To scratch the itch of those impulse buyers, Nintendo is providing a large allotment of GameCubes. They launched the Nintendo 64 with 500,000 units, creating another Cabbage Patch, Tickle-Me Elmo phenomenon that lastest almost throughout the entire Holiday season. GameCube’s launch day comes with a healthier initial supply of 700,000 units split between 2 colors, and more to come in the following weeks. Many say that it isn’t enough, but I believe that it will be, considering the supply that will continue to trickle in that negates the immediacy of buying on day 1 for a chance at having one for the Holidays. I think the feeling of urgency to arrive at stores early or to even camp out is largely created by hype and excitement, but it remains to be only a small core number of gamers. More systems will arrive soon.
What I also find different about the launches is that the GameCube doesn’t really represent a new paradigm of gaming as the N64 did. The Nintendo 64 took us from 2-D and pseudo 3-D worlds on the SNES into a generation of pure 3D gaming. Much like the SNES was the big brother to the NES, the GameCube is the big brother to the N64. GameCube advances current technologies with more polygons, more effects, more sound, and an improved controller, but it does not spawn a whole new dimension of game play. The GameCube represents the maturing of 3-D.
For everything Nintendo has done differently for this new generation, many tried and true aspects have continued their course. For the longest time, Nintendo told gamers that the Nintendo 64 was going to retail for “under $250.” A few months before launch, they did one better by announcing a new competitive price point of under $200, largely due to competition from Sony’s PSX which had just been reduced in price itself. Pricing is important, as it is one of a couple major factors that determine unit sell-throughs. Nintendo continues the tradition of making their consoles affordable by releasing a unit easily 10 times more powerful at the same price point. Additionally, the SNES before it also sold for an attractive $200 at launch.
Certainly another thing that hasn’t changed is the sheer excitement the thousands of us are feeling right now as we wait to get our systems. We didn’t need an advertising blitz to get here because as hardcore gamers we knew for years now that we were going to be in for something special. The GameCube is the centerpiece of our next 5 years of gaming. There’s nothing more exciting than getting a piece of the glue that will hold it all together for years to come.

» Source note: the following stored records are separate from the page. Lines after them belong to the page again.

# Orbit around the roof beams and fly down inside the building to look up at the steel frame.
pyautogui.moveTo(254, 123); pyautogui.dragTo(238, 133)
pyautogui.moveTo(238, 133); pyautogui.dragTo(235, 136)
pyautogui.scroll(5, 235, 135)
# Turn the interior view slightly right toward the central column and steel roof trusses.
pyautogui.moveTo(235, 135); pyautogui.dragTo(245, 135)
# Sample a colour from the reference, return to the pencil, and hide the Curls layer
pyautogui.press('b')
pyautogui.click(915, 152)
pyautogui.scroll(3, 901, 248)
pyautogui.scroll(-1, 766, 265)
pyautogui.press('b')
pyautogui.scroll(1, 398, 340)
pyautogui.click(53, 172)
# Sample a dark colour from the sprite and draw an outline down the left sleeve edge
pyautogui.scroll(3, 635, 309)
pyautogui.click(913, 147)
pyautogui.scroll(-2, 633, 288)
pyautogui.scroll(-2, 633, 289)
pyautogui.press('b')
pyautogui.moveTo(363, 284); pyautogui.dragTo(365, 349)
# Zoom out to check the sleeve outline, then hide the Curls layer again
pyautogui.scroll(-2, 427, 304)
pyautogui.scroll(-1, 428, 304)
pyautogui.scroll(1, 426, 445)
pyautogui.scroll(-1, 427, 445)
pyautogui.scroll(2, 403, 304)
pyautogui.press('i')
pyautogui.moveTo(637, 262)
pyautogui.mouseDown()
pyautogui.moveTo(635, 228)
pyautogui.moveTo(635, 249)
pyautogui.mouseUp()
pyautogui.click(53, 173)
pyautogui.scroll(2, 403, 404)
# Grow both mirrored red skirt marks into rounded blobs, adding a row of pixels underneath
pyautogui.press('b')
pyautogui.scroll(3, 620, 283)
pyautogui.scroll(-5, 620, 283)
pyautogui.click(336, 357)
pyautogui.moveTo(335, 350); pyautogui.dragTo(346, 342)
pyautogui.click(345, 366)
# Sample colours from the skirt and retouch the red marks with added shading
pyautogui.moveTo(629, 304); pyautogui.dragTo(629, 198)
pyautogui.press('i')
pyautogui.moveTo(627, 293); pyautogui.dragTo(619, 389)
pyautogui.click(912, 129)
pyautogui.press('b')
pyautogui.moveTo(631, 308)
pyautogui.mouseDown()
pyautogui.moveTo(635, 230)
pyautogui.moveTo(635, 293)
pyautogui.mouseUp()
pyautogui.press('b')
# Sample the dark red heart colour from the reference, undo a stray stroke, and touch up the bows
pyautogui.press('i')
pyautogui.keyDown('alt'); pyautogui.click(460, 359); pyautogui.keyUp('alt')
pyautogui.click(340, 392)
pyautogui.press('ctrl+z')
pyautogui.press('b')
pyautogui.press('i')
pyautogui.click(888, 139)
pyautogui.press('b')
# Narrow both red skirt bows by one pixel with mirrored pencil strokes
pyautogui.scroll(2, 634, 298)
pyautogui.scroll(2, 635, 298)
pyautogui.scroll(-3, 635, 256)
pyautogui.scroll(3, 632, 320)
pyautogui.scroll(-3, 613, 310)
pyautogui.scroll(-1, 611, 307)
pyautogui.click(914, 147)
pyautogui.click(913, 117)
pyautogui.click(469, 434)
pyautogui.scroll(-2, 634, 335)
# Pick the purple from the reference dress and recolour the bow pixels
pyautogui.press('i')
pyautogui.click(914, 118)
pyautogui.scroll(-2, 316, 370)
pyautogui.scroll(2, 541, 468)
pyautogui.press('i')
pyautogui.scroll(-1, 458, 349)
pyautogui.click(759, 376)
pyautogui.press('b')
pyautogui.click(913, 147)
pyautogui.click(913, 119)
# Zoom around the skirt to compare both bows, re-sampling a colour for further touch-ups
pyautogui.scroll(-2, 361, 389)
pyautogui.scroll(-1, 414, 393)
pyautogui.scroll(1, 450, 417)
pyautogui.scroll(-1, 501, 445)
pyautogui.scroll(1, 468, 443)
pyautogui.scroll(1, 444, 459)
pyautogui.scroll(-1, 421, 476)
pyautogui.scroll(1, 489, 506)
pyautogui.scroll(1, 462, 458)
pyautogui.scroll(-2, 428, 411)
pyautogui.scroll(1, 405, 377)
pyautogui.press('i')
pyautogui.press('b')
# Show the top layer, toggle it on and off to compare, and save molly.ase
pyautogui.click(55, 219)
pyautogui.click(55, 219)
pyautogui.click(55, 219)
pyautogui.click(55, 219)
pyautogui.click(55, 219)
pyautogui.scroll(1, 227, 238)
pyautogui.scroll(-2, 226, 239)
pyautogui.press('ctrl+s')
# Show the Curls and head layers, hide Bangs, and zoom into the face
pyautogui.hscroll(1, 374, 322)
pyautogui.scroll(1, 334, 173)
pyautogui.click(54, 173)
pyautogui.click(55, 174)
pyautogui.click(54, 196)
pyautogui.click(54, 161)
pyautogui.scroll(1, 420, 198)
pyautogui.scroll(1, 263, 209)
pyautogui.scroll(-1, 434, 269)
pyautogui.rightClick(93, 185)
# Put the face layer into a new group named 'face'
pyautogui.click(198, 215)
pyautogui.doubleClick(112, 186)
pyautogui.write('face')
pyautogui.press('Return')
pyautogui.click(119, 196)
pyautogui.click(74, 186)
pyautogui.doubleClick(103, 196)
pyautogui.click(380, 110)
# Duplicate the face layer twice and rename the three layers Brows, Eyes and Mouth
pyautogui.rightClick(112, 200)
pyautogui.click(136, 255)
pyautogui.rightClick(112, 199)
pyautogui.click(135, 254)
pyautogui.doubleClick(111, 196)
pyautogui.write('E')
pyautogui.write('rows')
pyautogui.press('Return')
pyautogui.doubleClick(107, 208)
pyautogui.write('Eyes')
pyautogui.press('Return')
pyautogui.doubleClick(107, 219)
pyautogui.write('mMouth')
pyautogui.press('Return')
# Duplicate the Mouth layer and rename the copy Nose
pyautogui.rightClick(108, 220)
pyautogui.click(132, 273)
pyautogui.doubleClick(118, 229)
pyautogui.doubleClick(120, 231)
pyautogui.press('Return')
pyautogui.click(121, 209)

Finally, Nintendo’s drive for innovation has not wavered in the slightest. They are consistently this industry’s main innovator in software, largely spearheaded by Miyamoto-san, his in-house peers, NOA, and their 1st party houses. The N64 was innovative in its move to 3D, but also by making games a even more of a social phenomenon with the advent of 4 controller ports, a creative portable memory solution, and an evolutionary controller design. Nintendo’s GameCube is guaranteed to continue those successes as well as cover the genres better, create new genres, support more accessories, and certainly provide more of the greatest hits than any other console.
I think there has never been a better time to be a gamer. Technology evolves, hardware evolves, software evolves, and the gamers themselves evolve. At the end of the day, the more things change, the more they stay the same.